Moscow is attempting to divide Ukraine through war efforts in the country, Kyiv’s military intelligence chief Kyrylo Budanov said while adding that his nation’s army will proceed to engage in guerilla warfare to avoid such a situation.
“After the failures near Kyiv and the impossibility of overthrowing the central government of Ukraine, Putin is already changing the main operational directions—the south and the east. There is reason to believe that he is considering a ‘Korean’ scenario for Ukraine,” Budanov said of the Russian president in a statement.
“That is, he will try to impose a dividing line between the unoccupied and occupied regions of our country. In fact, it is an attempt to create North and South Korea in Ukraine. After all, he is definitely not able to swallow the whole state.”
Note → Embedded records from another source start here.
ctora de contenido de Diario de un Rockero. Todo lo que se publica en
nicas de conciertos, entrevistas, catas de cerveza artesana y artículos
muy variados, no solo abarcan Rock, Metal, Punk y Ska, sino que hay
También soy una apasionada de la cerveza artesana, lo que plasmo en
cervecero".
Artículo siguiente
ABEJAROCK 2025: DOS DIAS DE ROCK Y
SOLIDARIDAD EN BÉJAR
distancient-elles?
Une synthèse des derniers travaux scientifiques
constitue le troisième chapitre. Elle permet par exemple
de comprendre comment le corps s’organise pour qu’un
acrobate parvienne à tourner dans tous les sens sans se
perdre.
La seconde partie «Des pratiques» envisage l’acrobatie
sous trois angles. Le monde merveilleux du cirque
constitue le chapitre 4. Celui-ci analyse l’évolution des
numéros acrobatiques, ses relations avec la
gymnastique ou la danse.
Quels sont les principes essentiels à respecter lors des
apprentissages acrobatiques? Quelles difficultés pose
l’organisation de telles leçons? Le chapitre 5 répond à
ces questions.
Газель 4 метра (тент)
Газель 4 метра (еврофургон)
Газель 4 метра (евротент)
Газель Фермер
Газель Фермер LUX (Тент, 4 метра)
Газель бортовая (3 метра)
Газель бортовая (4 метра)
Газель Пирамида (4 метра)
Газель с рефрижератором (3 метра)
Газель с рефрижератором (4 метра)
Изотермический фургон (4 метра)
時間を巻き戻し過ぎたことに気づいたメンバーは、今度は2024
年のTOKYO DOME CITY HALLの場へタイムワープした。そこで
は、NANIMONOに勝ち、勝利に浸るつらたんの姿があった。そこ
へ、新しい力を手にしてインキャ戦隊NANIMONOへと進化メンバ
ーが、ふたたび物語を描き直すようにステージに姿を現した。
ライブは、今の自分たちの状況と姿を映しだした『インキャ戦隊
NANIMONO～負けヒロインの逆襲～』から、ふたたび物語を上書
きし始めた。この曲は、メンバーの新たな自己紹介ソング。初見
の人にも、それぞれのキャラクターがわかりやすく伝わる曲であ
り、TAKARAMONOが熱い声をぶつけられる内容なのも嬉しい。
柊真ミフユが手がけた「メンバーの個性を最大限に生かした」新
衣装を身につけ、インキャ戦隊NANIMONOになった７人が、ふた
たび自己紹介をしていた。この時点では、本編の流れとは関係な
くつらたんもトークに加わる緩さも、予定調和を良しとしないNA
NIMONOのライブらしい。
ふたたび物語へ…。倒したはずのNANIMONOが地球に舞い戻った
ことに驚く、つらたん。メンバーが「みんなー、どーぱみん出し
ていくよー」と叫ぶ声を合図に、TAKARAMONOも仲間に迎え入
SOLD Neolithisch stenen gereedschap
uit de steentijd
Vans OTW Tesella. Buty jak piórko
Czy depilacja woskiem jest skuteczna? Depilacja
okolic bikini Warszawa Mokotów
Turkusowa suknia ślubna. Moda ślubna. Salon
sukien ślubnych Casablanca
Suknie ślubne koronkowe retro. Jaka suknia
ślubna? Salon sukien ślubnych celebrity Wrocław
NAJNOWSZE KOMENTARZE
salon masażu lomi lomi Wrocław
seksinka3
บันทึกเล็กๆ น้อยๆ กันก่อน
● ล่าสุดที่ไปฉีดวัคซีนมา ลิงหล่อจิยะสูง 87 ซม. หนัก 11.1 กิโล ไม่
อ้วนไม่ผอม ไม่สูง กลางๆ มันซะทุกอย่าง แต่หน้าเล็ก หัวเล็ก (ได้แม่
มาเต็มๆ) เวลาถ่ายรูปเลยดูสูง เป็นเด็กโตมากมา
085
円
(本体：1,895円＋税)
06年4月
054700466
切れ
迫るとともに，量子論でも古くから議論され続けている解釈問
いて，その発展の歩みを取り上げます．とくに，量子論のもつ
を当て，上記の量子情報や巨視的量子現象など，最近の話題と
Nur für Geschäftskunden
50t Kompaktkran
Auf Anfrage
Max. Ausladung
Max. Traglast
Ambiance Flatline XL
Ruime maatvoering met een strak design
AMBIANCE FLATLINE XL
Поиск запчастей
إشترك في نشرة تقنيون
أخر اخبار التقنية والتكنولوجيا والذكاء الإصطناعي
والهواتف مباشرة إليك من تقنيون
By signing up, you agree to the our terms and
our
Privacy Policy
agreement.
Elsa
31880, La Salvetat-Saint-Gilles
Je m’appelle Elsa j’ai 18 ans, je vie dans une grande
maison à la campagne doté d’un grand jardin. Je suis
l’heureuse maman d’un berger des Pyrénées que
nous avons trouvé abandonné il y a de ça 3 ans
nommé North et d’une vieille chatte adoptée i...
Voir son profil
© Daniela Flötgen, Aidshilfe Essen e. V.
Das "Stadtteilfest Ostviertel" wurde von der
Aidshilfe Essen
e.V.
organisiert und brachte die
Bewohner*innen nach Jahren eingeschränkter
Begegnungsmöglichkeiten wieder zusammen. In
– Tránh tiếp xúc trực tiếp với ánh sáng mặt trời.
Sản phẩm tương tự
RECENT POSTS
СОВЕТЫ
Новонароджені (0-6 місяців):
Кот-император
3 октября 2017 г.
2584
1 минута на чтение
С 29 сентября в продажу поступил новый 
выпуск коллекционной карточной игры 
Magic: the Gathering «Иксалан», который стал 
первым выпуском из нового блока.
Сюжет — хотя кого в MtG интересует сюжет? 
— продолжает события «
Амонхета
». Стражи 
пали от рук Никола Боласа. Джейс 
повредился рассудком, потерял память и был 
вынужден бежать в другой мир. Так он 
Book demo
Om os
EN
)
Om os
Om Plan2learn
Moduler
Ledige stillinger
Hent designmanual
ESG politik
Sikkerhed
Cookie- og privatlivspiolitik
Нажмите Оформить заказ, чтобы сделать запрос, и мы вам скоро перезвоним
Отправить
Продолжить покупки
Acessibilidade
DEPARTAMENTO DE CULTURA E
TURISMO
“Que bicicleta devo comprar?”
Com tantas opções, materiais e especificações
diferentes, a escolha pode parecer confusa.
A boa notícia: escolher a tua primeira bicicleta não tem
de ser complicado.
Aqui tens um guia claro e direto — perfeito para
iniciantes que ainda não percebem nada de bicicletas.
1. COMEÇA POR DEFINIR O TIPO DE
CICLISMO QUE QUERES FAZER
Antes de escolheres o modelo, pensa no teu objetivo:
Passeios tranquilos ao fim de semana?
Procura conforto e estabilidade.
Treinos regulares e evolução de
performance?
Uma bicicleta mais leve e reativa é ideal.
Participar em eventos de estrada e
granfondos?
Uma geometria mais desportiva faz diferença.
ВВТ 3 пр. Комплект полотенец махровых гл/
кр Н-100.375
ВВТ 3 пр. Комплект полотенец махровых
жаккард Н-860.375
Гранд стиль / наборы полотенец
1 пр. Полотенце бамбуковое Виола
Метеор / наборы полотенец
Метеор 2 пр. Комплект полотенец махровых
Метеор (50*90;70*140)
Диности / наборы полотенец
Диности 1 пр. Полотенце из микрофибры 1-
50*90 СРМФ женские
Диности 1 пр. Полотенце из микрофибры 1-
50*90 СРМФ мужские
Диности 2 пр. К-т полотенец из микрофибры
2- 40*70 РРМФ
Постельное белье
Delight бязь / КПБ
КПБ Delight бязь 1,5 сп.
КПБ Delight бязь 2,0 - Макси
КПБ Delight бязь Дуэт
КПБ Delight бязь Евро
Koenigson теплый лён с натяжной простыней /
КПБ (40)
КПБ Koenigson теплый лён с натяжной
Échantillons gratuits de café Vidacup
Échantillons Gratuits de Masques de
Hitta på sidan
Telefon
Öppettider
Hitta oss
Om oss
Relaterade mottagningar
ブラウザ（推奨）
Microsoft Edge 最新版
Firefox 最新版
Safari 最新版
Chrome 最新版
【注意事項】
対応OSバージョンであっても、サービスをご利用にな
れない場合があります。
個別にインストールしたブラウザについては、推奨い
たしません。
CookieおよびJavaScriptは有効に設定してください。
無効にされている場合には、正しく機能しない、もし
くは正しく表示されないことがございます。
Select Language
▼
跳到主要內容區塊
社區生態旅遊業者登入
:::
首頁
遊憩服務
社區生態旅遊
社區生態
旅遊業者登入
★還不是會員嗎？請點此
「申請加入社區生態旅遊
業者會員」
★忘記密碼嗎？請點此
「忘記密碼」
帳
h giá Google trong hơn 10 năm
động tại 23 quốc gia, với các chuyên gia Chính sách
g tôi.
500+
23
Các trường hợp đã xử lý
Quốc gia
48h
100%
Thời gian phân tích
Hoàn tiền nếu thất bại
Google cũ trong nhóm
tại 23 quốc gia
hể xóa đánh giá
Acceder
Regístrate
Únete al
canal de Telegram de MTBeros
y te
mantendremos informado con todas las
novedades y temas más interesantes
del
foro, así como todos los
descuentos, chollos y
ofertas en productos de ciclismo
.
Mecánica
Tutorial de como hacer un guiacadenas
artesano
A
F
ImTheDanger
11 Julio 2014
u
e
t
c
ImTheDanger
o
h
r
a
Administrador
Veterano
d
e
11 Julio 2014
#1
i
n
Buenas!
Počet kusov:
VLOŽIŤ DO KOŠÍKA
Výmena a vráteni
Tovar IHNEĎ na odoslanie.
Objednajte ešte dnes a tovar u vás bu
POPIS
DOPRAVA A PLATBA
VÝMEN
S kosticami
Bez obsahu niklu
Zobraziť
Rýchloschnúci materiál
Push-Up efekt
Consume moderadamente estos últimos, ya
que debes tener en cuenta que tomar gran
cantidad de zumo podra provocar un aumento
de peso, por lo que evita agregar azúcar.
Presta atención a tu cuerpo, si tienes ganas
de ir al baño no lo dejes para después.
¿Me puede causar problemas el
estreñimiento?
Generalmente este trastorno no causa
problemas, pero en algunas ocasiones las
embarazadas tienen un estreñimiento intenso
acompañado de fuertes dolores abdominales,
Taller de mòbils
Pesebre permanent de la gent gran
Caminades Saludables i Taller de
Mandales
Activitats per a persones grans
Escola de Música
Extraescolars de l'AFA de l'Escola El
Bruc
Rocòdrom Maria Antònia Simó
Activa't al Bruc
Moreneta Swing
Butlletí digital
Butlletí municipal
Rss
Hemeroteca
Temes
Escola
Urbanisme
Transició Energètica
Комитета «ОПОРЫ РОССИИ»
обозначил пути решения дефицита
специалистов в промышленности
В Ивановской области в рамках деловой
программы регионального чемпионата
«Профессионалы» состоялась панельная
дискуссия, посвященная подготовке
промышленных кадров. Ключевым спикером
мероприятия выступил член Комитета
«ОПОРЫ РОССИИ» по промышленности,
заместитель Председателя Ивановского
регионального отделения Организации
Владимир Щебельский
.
Russia will try to unify the occupied territories into a “single quasi-state entity.” However, the counteroffensive by Ukraine complicates such plans, Budanov said.
Prior to invading Ukraine, Russian President Vladimir Putin said on Feb. 21 that Moscow will recognize the independence of Donetsk and Luhansk, regions located in the Donbass area of south-eastern Ukraine. The leaders of these two regions had asked Putin to recognize their independent status.
With Russia unable to overcome Ukrainian forces after more than a month of war, the Kremlin has indicated that it is scaling back ambitions to focus on securing the Donbass region. A leader from Lunhask said on Sunday that the region might soon hold a referendum about joining with Russia. However, the Ukrainian government hit back at these suggestions.
All such “fake referendums” in the “temporarily occupied territories” will have no legal validity and are “null and void,” Ukraine’s foreign ministry spokesperson Oleg Nikolenko said to Reuters. “Instead, Russia will face an even stronger response from the international community, further deepening its global isolation.”
Ukrainian ambassador to the United States Oksana Markarova rejected the possibility of Ukraine surrendering to Russia during an NBC program, while also stating that recognizing the eastern Ukrainian region of Donbass as an independent state was out of the question.
“I think we shouldn’t ask Ukraine what we are ready to give up in order for Russia to stop this aggression. All of us should be asking each what are we prepared to do to stop it,” she added. “Because if we lose this, it’s very important—If Ukraine loses it, it’s not only your friends lost, it means that brutality, oligarchy, and war criminals prevail on our planet.”
Kyiv and Moscow will be holding face-to-face talks in Turkey on Monday. Earlier talks between the two sides had concluded without any positive outcome.
Ukrainian President Volodymyr Zelensky has softened his stance on a compromise, saying in an interview with Russian outlet Meduza that Kyiv could guarantee neutrality and a non-nuclear status as part of a potential peace deal with Moscow, if supported by a vote from the Ukrainian people.
Declaring neutrality would effectively end the possibility of Ukraine becoming a member of NATO. The Kremlin has banned the interview in Russia.